Get’R Done Guide to Starting (and Finishing) Projects

Just before the New Year, I landed back in town from a wonderful week at home with my family. Immediately I was inundated with pushes and pulls, and requests from every direction. I was getting things done but was feeling beat up and exhausted in the process.

The New Year transition came and went and I still couldn’t put my finger on the cause of my restlessness and underlying agitation.

It took me few more days to finally figure it out – one afternoon I got back from finishing up with a client and opened my bathroom cupboard where a disarray of gobbledygook stared back at me. That was the last straw – I pounced and that cabinet never saw what was coming.
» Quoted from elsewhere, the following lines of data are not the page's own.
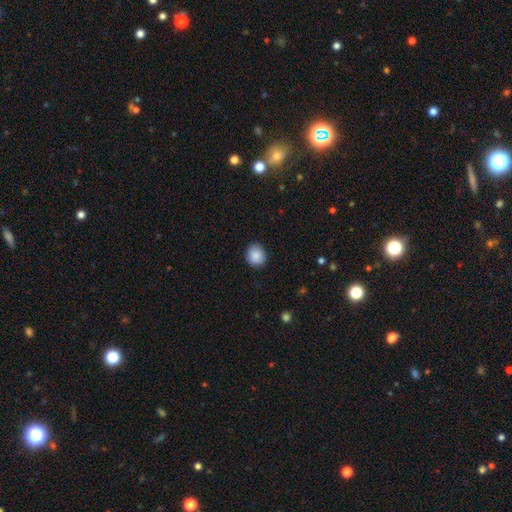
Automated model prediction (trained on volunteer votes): Q: Smooth or featured?
A: smooth (88%); runner-up: star or artifact (8%)
Q: How rounded?
A: round (79%); runner-up: in between (20%)
Q: Merging?
A: none (85%); runner-up: minor disturbance (12%)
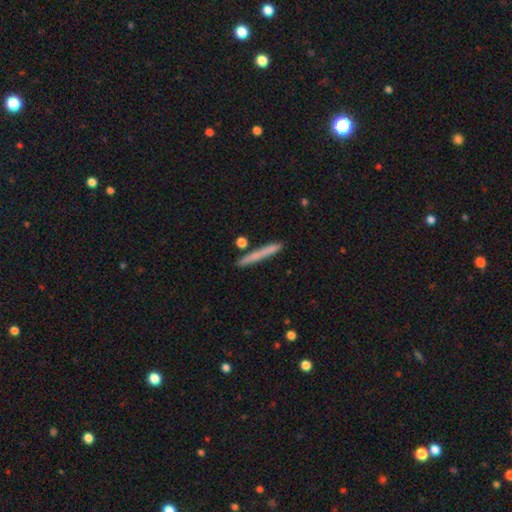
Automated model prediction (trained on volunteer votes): A smooth galaxy with no disk features (65%) that is cigar-shaped (96%). Merging: none (86%).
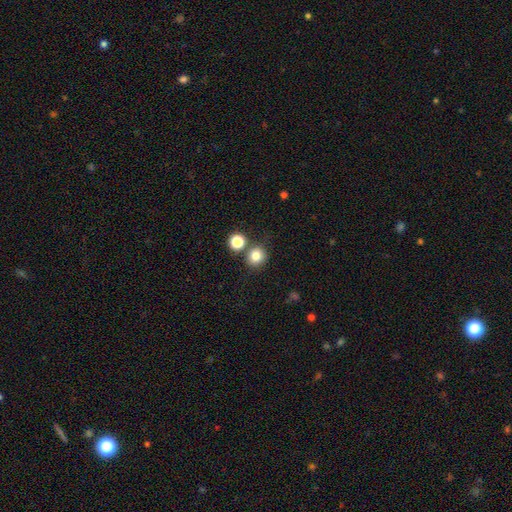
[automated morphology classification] smooth-or-featured: smooth: 81% | star or artifact: 13% | featured or disk: 6%
  how-rounded: round: 86% | in between: 13% | cigar-shaped: 1%
  merging: none: 76% | merger: 13% | minor disturbance: 9% | major disturbance: 3%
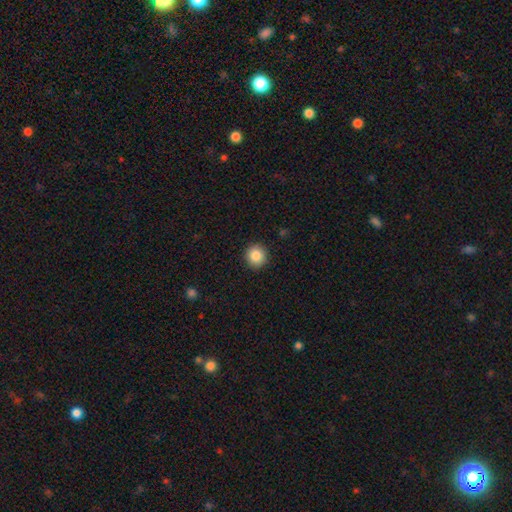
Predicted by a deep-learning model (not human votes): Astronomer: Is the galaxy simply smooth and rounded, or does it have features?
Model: smooth — 86%.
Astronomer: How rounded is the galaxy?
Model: round — 93%.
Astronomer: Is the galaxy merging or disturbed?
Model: none — 92%.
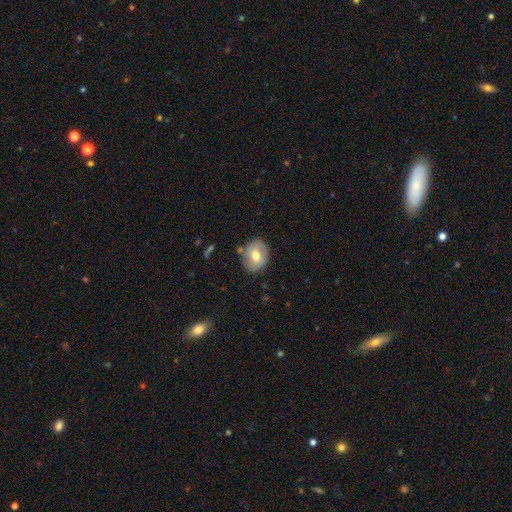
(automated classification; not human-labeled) Q: Smooth or featured?
A: smooth (64%); runner-up: featured or disk (28%)
Q: How rounded?
A: round (61%); runner-up: in between (38%)
Q: Merging?
A: none (81%); runner-up: minor disturbance (13%)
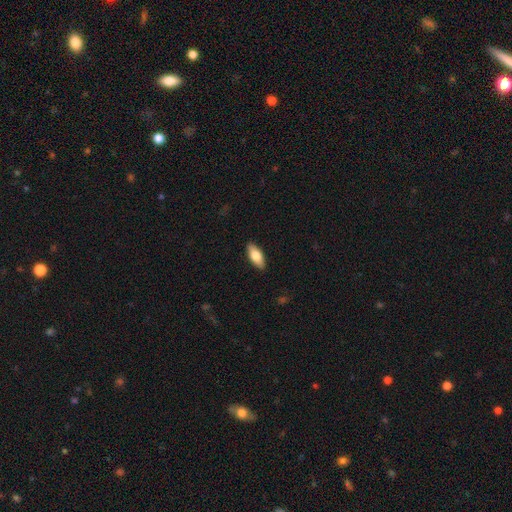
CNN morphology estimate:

I needed things GONE. NOW.

I started tossing things left and right – making room for gifts I’d received and letting go of items I hadn’t touched in months or years.

Then I moved to my office and 4 hours later I’d dumped 2 bags of garbage, had a pile for Good Will, and had transitioned my files for 2011. Finally I new the source of my agitation: I had been feeling constricted by the stagnant and frustrating energy of my space and the shift to the New Year had heightened it considerably.

As soon as I finished I could feel the energy in my home get lighter and so was my mood. I could think more clearly AND – I found out later – sleep better.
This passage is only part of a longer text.